When I was at Camp Widow East last month, I felt like I was the widow on the other side. Laugh, it’s OK. I’m not quite 30, yet I was one of the people there who had been widowed the longest. That’s an odd feeling. I could keep my tears at bay while encouraging the others that right now you’re in seconds, but someday you’ll live in minutes, then days, then weeks and so on. But that’s because I was able to not go back there. I was able to keep myself in the present.
The only works for so long. Then Michele delivered her keynote. I was so proud of how I was holding it together, being an “old timer”. And then she said it. She explained that even though she’s remarried, a couple of months ago, she just wanted to be held by her late husband, to be in her late husband’s arms. That feeling that none of us want to admit when we’ve been remarried. She was meeting her late husband’s first grand child and holding him for the first time, and all she wanted to do was to be in his arms celebrating this moment with him. I sobbed. I related.
You know why? Because it feels like a betrayal admitting that to anyone. But Michele admitted it and it hit me that even 5.5 years out, grief still just sucks sometimes. Thankfully it’s not as often but when it hits it can be just as intense as those first seconds I had to struggle to breathe through.

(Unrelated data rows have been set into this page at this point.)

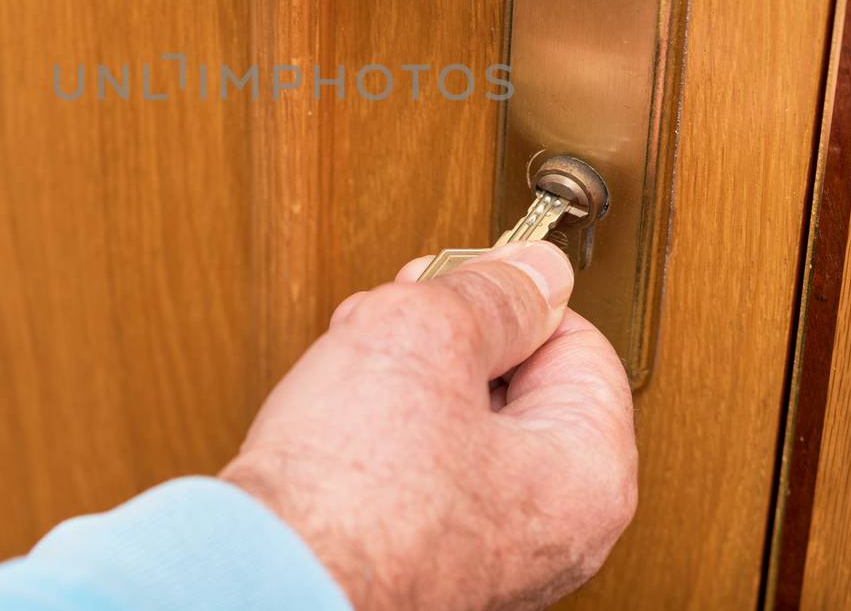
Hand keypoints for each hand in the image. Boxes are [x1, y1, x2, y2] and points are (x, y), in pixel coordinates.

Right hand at [221, 241, 636, 610]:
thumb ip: (494, 292)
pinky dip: (380, 431)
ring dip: (405, 376)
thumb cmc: (349, 490)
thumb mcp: (426, 336)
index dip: (508, 295)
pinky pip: (421, 471)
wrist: (262, 579)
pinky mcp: (425, 561)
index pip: (579, 343)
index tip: (456, 277)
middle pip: (518, 385)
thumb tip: (538, 271)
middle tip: (394, 317)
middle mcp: (553, 531)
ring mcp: (488, 553)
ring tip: (352, 362)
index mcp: (587, 479)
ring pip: (461, 424)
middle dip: (448, 337)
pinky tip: (335, 414)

So yes, I can understand now why my sub – conscious thoughts are crawling out through my dreams and why I woke up sobbing this morning. But that pain is a really beautiful thing. Sometimes I feel a bit hardened by grief, putting on my tough girl stance and pushing onward. I try not to be weak. But my husband’s love has weakened me in a wonderful way. He has brought back that part of me that wants to count on someone, depend on someone else, the part of me that wants to love without abandon. As we approach our year anniversary I know I am so deeply in love with him and will do anything and everything not to lose him or take his love for granted.
I knew that before, but I guess I know it a bit better now.